Soan Cu berlari menghampiri Sin Liong dan berkata, "Sin Liong, kau hebat
sekali! Aku sungguh kagum kepadamu," sambil berkata demikian, Soan Cu
memegang kedua tangan Sin Liong dan mengangkat muka memandang wajah Sin
Liong penuh kekaguman.
"Ahhh, engkau terlalu memuji, Soan Cu. Sebetulnya adalah Kongkong-mu
yang sengaja mengalah kepadaku," kata Sin Liong, dan mukanya menjadi
merah.
Dia maklum bahwa Soan Cu seorang dara remaja yang berhati polos dan
wajar, maka di depan semua orang tanpa segan-segan menyatakan
kekagumannya dan memegang kedua tangannya begitu saja. Akan tetapi hal
ini tentu saja menimbulkan anggapan salah, dan dia sudah melihat betapa
Swat Hong membuang muka dengan wajah diselubungi kemarahan, bahkan
akhirnya dara itu lalu membalikan tubuh dan berlari pergi!

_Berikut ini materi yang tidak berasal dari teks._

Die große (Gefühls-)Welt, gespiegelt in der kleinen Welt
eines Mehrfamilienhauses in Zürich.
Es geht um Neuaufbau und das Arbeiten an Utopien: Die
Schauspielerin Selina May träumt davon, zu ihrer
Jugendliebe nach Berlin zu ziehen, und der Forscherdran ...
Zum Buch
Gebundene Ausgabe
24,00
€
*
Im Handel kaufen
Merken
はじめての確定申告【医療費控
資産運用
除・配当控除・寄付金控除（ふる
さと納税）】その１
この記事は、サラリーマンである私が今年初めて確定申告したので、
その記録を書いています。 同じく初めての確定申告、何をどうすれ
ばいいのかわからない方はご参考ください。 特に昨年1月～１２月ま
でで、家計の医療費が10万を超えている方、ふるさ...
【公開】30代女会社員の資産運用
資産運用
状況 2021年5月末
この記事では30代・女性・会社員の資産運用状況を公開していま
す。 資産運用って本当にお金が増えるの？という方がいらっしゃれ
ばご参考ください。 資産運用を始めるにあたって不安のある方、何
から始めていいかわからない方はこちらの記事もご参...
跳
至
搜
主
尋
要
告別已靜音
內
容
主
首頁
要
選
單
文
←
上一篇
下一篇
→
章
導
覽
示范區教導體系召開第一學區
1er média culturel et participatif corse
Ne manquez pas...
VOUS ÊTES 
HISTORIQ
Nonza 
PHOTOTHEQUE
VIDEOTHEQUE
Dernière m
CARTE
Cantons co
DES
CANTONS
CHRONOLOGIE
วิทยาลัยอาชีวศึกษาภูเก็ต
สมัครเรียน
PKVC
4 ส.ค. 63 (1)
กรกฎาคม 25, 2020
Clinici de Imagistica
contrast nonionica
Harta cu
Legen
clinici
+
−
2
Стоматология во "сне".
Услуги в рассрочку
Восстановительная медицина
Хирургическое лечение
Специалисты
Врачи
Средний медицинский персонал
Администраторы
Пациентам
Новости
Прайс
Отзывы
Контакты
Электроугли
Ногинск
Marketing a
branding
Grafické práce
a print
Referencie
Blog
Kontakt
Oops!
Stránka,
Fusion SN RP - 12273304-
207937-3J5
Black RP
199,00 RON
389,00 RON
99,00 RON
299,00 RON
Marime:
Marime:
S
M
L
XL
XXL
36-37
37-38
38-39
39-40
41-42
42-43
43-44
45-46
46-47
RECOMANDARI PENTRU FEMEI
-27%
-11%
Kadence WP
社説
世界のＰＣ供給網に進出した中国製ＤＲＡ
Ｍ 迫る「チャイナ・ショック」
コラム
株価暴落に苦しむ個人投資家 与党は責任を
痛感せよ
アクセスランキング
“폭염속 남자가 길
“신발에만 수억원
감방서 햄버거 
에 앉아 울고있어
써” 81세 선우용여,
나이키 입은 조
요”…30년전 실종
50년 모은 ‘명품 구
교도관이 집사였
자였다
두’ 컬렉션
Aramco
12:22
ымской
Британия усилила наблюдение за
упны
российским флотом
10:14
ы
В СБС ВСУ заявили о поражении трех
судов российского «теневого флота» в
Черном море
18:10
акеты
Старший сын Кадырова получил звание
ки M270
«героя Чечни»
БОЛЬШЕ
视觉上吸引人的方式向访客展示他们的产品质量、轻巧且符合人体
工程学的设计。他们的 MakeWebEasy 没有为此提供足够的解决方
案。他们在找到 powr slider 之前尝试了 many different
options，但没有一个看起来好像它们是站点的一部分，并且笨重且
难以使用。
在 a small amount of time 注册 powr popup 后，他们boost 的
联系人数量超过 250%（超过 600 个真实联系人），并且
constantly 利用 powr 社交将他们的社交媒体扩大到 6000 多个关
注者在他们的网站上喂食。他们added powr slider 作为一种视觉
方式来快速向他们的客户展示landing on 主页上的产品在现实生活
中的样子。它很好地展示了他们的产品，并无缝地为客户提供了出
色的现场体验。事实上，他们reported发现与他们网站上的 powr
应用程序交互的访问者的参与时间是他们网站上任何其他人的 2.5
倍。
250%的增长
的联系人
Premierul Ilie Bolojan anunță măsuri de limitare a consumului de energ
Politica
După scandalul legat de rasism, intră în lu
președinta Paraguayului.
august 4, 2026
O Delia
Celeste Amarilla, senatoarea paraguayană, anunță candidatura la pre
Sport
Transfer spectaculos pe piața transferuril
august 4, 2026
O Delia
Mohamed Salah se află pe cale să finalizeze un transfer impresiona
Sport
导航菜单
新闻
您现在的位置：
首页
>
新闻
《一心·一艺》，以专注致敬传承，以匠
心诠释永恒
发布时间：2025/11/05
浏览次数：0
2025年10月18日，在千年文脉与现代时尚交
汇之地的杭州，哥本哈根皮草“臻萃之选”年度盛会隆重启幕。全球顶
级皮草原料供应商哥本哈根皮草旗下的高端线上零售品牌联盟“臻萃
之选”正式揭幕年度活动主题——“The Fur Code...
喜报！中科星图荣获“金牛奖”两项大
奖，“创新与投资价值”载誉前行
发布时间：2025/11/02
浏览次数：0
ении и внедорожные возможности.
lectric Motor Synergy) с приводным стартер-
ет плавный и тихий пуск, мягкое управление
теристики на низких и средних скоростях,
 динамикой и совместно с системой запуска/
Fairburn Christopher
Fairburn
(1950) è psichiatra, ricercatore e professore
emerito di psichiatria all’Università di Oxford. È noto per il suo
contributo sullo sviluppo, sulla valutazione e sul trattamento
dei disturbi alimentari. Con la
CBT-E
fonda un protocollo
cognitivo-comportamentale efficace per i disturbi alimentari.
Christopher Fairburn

Sampai tiga bulan lamanya Sin Liong dan Swat Hong di Pulau Neraka.
Dengan teliti dan hati-hati Sin Liong melakukan penyelidikan tentang
segala macam racun yang terdapat di pulau itu. Kemudian dia mencarikan
obat penawarnya dan menulis serta melukiskan nama dan bentuk daun, akar,
bunga, atau buah yang berkhasiat sebagai penawar racun-racun itu.
Sibuklah ketua Pulau Neraka, dan para pembantunya mencarikan bahan-bahan
obat itu dan setelah tiga bulan, barulah lengkap catatan Sin Liong.